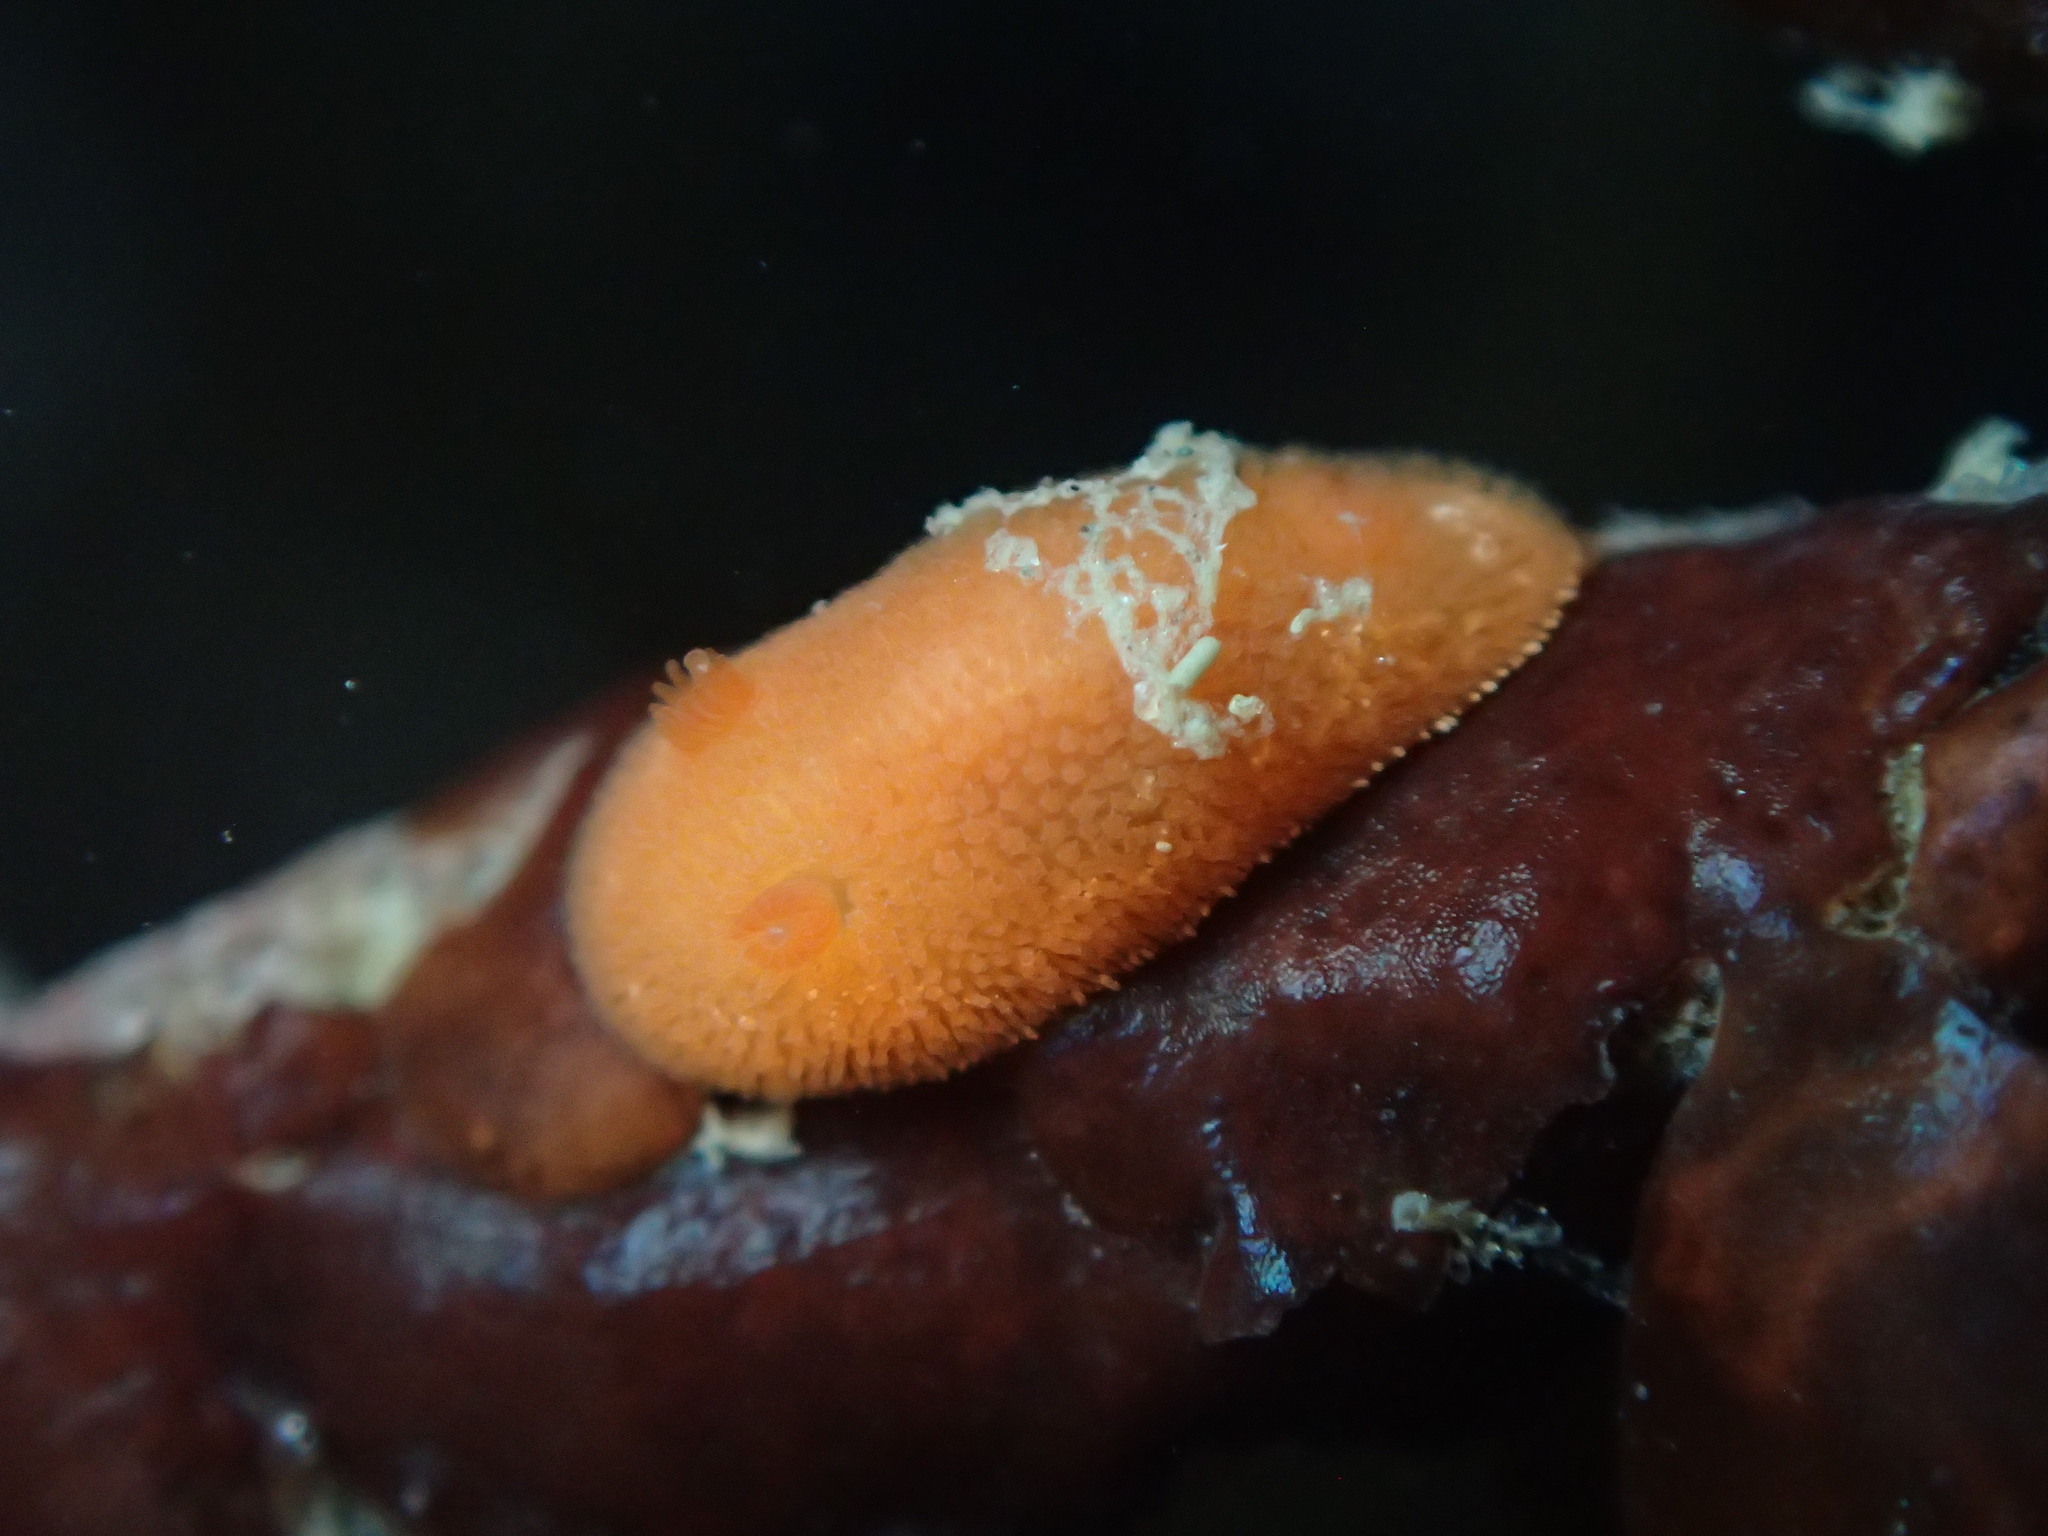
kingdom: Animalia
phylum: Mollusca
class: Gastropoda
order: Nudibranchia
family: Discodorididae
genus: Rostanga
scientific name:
******************************
- **Written request**
Convert every line of the entries above into a Markdown table with the columns Row and Line. Number each row, skip blank lines, and omit the pictures.

- **Finished task**
| Row | Line |
|---|---|
| 1 | kingdom: Animalia |
| 2 | phylum: Mollusca |
| 3 | class: Gastropoda |
| 4 | order: Nudibranchia |
| 5 | family: Discodorididae |
| 6 | genus: Rostanga |
| 7 | scientific name: |